A trama centraliza seus personagens numa viagem existencial improvável, de rumos irrefreados a cada parada, sem um norte, ou apenas tendo como lema a inspiração para viver bem longe de um universo cheio de leis, dogmas e normas. Tudo é buscado com voracidade e sem um regramento preocupado com os ditames sociais preestabelecidos. Stalone (Ariel Goldenberg) quer ver o mar, Aninha (Rita Pokk- casada com Goldenberg na vida civil) imagina se casar vestida de noiva e Márcio (Breno Viola) planeja voar como um pássaro solto da gaiola. Divertem-se muito na fuga para a região Sul do Brasil, apreciando o balonismo de Torres, sem antes cruzarem por um bom churrasco e um fandango no Rio Grande do Sul e acabam parando inesperadamente em Buenos Aires, quase causando um incidente diplomático.

A fuga do internato que deveria ser uma brincadeira toma forma e eles cometem assaltos em lancherias pelo caminho, invadem festas e logo são considerados perigosos pela imprensa sensacionalista, que faz um verdadeiro carnaval nos noticiários, embora fossem apenas traquinagens com armas de brinquedo.
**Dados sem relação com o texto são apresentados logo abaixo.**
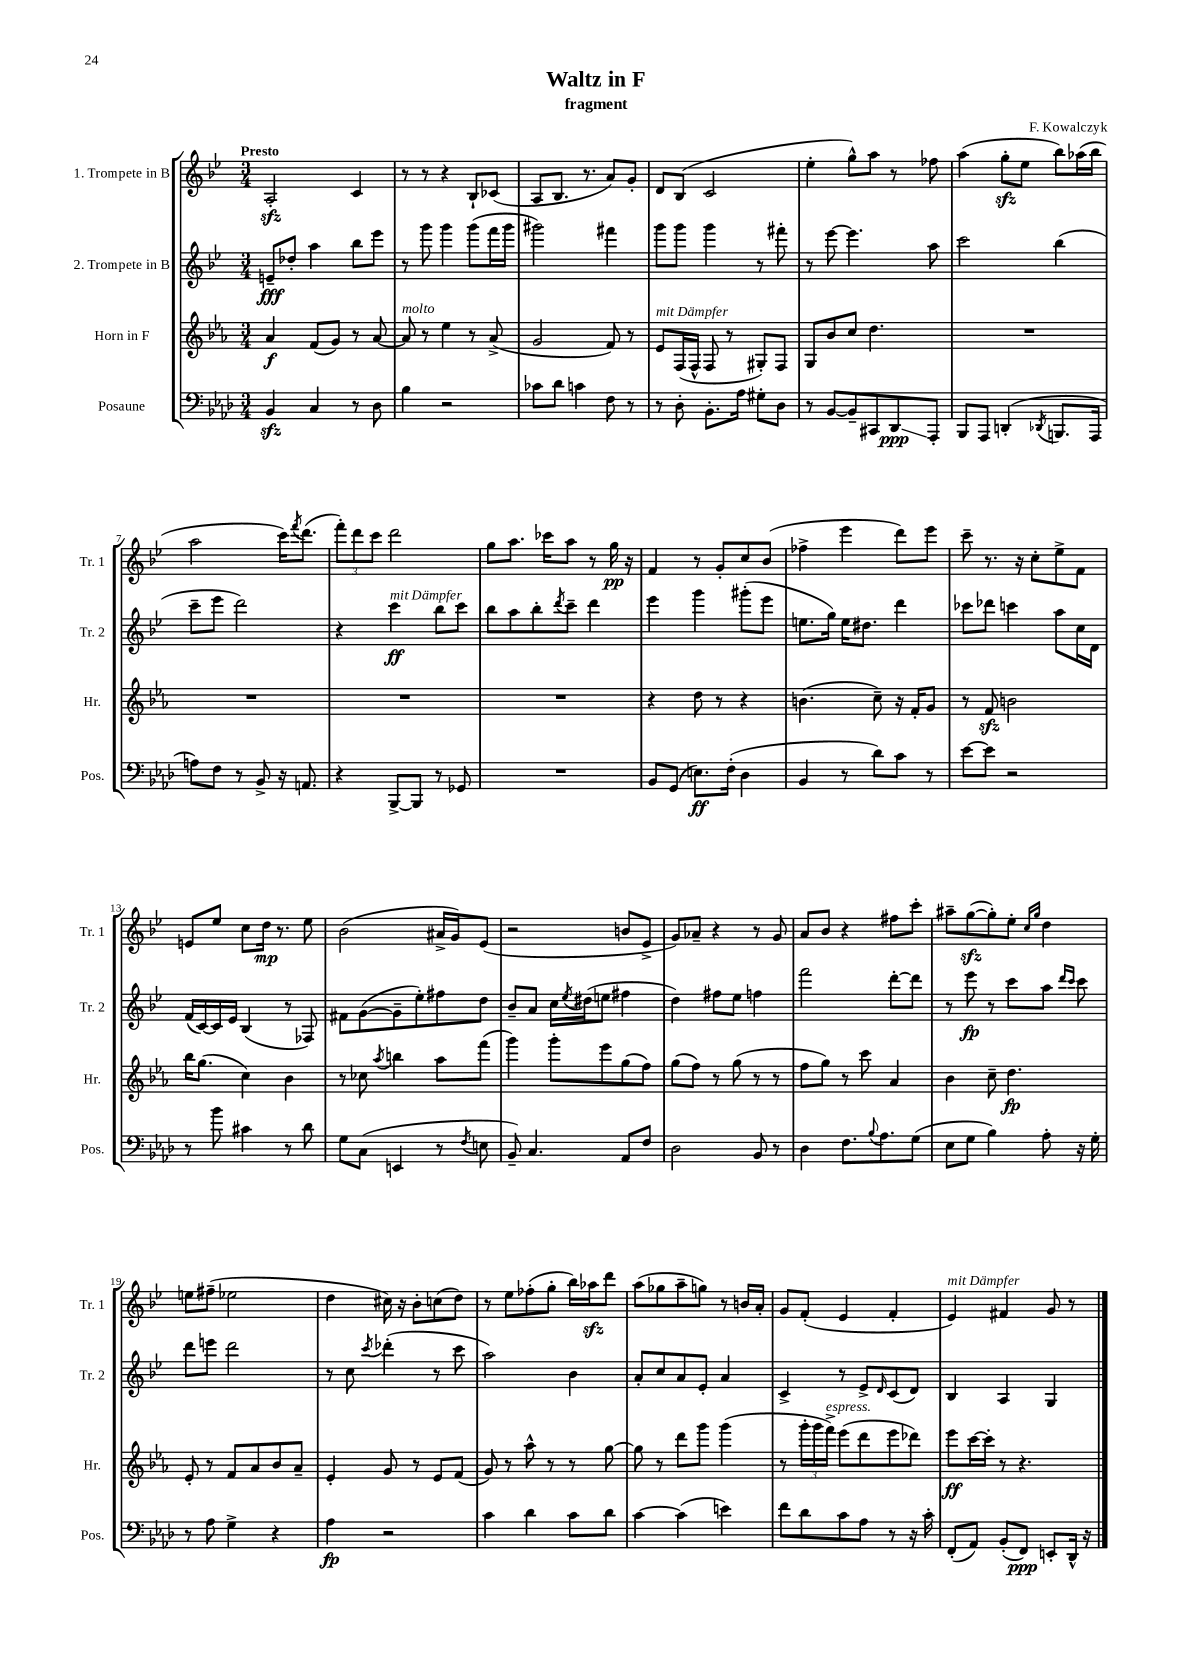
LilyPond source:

\header { title = "Waltz in F" composer = "F. Kowalczyk" subtitle = "fragment" }
<<
\new StaffGroup <<
\new Staff = "s0" \with { instrumentName = "1. Trompete in B" shortInstrumentName = "Tr. 1" } {
    \clef treble \key bes \major \numericTimeSignature \time 3/4 \tempo "Presto"
    a2-.\sfz c'4 |
    r8 r8 r4 bes8-! ces'8( |
    a8 bes8. r8. a'8) g'8-. |
    d'8 bes8( c'2 |
    ees''4-. g''8-^) a''8 r8 fes''8 |
    a''4( g''8-.\sfz ees''8 bes''8) aes''16( bes''16 |
    a''2 c'''16) \acciaccatura { f'''8 } d'''8.( |
    \tuplet 3/2 { f'''8-.) d'''8 c'''8 } d'''2 |
    g''8 a''8. ces'''16 a''8 r8 g''16\pp r16 |
    f'4 r8 g'8-. c''8 bes'8( |
    fes''4-> ees'''4 d'''8) ees'''8 |
    c'''8-- r8. r16 c''8-. ees''8-> f'8 |
    e'8 ees''8 c''8 d''16\mp r8. ees''8 |
    bes'2( ais'16-> g'16) ees'8( |
    r2 b'8 ees'8-> |
    g'8) aes'8-- r4 r8 g'8 |
    a'8 bes'8 r4 fis''8 c'''8-. |
    ais''8-- g''8~\sfz( g''8-.) ees''8-. \grace { c''16 g''16 } d''4 |
    e''8 fis''8--( ees''2 |
    d''4 cis''16) r16 bes'8-. c''8( d''8) |
    r8 ees''8 fes''8-.( g''8-. bes''16) aes''16\sfz d'''8 |
    a''8( ges''8 a''8-- g''8) r8 b'16 a'16-. |
    g'8 f'8-.( ees'4 f'4-. |
    ees'4^\markup { \italic "mit Dämpfer" }) fis'4 g'8 r8 \bar "|." |
}
\new Staff = "s1" \with { instrumentName = "2. Trompete in B" shortInstrumentName = "Tr. 2" } {
    \clef treble \key bes \major \numericTimeSignature \time 3/4
    e'8--\fff des''8-. a''4 bes''8 ees'''8 |
    r8 g'''8 g'''4 g'''8( f'''16 g'''16 |
    gis'''2) fis'''4 |
    g'''8 g'''8 g'''4 r8 fis'''8-. |
    r8 ees'''8~ ees'''4. a''8 |
    c'''2 bes''4( |
    c'''8-- ees'''8 d'''2) |
    r4 c'''4\ff^\markup { \italic "mit Dämpfer" } bes''8 c'''8 |
    bes''8 a''8 bes''8-. \acciaccatura { d'''8 } c'''8-- d'''4 |
    ees'''4 g'''4 gis'''8-.( ees'''8 |
    e''8. g''16) e''16 dis''8. d'''4 |
    ces'''8 des'''8 c'''4 a''8 c''16 d'16 |
    f'16( c'16~) c'16 ees'16 bes4( r8 fes8) |
    fis'8 g'8~( g'8-- ees''8-.) fis''8 d''8 |
    bes'8-- a'8 c''16 \acciaccatura { ees''8 } dis''16( e''8 fis''4 |
    d''4) fis''8 ees''8 f''4 |
    f'''2 d'''8~-. d'''8 |
    r8 ees'''8\fp r8 c'''8 a''8 \grace { d'''16 c'''16 } c'''8 |
    d'''8 e'''8 d'''2 |
    r8 c''8 \acciaccatura { c'''8 } des'''4-.( r8 c'''8 |
    a''2) bes'4 |
    a'8-. c''8 a'8 ees'8-. a'4 |
    c'4-> r8 ees'8-> \grace { d'16 } c'8( d'8) |
    bes4 a4 g4 \bar "|." |
}
\new Staff = "s2" \with { instrumentName = "Horn in F" shortInstrumentName = "Hr." } {
    \clef treble \key ees \major \numericTimeSignature \time 3/4
    aes'4\f f'8( g'8) r8 aes'8~ |
    aes'8^\markup { \italic "molto" } r8 ees''4 r8 aes'8->( |
    g'2 f'8) r8 |
    ees'8^\markup { \italic "mit Dämpfer" } f16( f16-^ f8 r8 gis8-.) f8 |
    g8 bes'8 c''8 d''4. |
    R2. |
    R2. |
    R2. |
    R2. |
    r4 d''8 r8 r4 |
    b'4.( c''8--) r16 f'16-. g'8 |
    r8 f'8\sfz b'2 |
    bes''16 g''8.( c''4) bes'4 |
    r8 ces''8 \acciaccatura { aes''8 } b''4 aes''8 f'''8( |
    g'''4) g'''8-. ees'''8 g''8( f''8) |
    g''8( f''8) r8 g''8( r8 r8 |
    f''8 g''8) r8 c'''8 aes'4 |
    bes'4 c''8-- d''4.\fp |
    ees'8-. r8 f'8 aes'8 bes'8 aes'8-- |
    ees'4-. g'8 r8 ees'8 f'8( |
    g'8) r8 aes''8-^ r8 r8 g''8~ |
    g''8 r8 d'''8 g'''8 g'''4( |
    r8 \tuplet 3/2 { g'''16-. g'''16 f'''16->^\markup { \italic "espress." }) } ees'''8( d'''8 ees'''8 des'''8) |
    ees'''8\ff c'''16~ c'''16-. r8 r4. \bar "|." |
}
\new Staff = "s3" \with { instrumentName = "Posaune" shortInstrumentName = "Pos." } {
    \clef bass \key aes \major \numericTimeSignature \time 3/4
    bes,4\sfz c4 r8 des8 |
    bes4 r2 |
    ces'8 des'8 c'4 f8 r8 |
    r8 des8-. bes,8.-. aes16 gis8-. des8 |
    r8 bes,8~ bes,8-- cis,8 des,8\glissando\ppp aes,,8-. |
    bes,,8 aes,,8 d,4-.( \acciaccatura { des,8 } b,,8. aes,,16 |
    a8) f8 r8 bes,8-> r16 a,8. |
    r4 bes,,8~-> bes,,8 r8 ges,8 |
    R2. |
    bes,8 g,8( e8.\ff) f16-.( des4 |
    bes,4 r8 des'8) c'8 r8 |
    ees'8~ ees'8 r2 |
    r8 bes'8 cis'4 r8 des'8 |
    g8 c8( e,4 r8 \acciaccatura { f8 } e8 |
    bes,8--) c4. aes,8 f8 |
    des2 bes,8 r8 |
    des4 f8. \appoggiatura { bes8 } aes8. g8( |
    ees8 g8 bes4) aes8-. r16 g16-. |
    r8 aes8 g4-> r4 |
    aes4\fp r2 |
    c'4 des'4 c'8 des'8 |
    c'4~ c'4( e'4) |
    f'8 des'8 c'8 aes8 r8 r16 c'16-. |
    f,8-.( aes,8) bes,8-.( f,8\ppp) e,8-. des,16-^ r16 \bar "|." |
}
>>
>>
São tachados como a Gangue do Circo por estarem vestidos como palhaços, diante da perseguição implacável de dois policiais idiotas e trapalhões enredados com outro investigador jovem em busca de notoriedade, e ainda um patrulheiro tonto de beira de estrada, causam uma grande parafernália de comicidade e desencontros.

Um filme que se distancia do politicamente correto, mas esbarra em alguns equívocos de produção, como a narração na primeira pessoa do jardineiro (Lima Duarte), que em nada acrescenta, ou melhor, mais atrapalha e obscurece o clímax, ao narrar o que o espectador está vendo na tela, como em filmes infantis ou uma narração de futebol pela TV. Outro equívoco é o cenário retrô, como se fosse um filme de época, como o Karmann-Ghia conversível, televisão em preto e branco e diversos aparelhos eletrônicos dos anos 60 e 70. Mas há bons acertos como da trilha sonora composta por canções de Raul Seixas, ponto alto de Colegas, entre elas a música Sociedade Alternativa.

O pé na estrada é a simbologia da liberdade e a vazão pela busca de horizontes desconhecidos de pessoas que possivelmente não viverão muito diante do histórico da enfermidade. Mas ao se libertarem das amarras infanto-juvenis, partem para a ruptura de dogmas como reflexão existencial propriamente dita de três pessoas perdidas que não querem mais o mundo civilizatório, dá uma guinada sutil e passa a dar consistência de uma estrutura sólida advindas de um roteiro enxuto e preocupado com o imaginário e a formação eloquente de vidas à procura de seus destinos.

Colegas tem mais méritos do que erros nesta comédia simples, sensível e de bom humor na estrada, onde os personagens riem muito de si mesmos e brincam com a moléstia que lhes assolam. Uma boa sacada é a cena do restaurante, quando Márcio se assume como diferente da senhora sentada à mesa e diz que não lhe incomoda o fato dela ser gorda. É feito para divertir e subverter os padrões comportamentais, satirizar com a polícia e a imprensa, pelo trio de “retardados perigosos”, como eles mesmos se anunciam. E os sonhos podem se tornar realidade, até mesmo Goldenberg pedir, com o apoio na redes sociais, a presença de seu ídolo Sean Penn sentar ao seu lado para assistir o filme. Ao fugir do pragmatismo como uma máscara que serve de disfarce para os fujões, que brincam de forma dolorida e sem as referências dos vínculos que ficaram para trás, como provas de um vazio das almas à procura do sentido da existência e sua finalidade.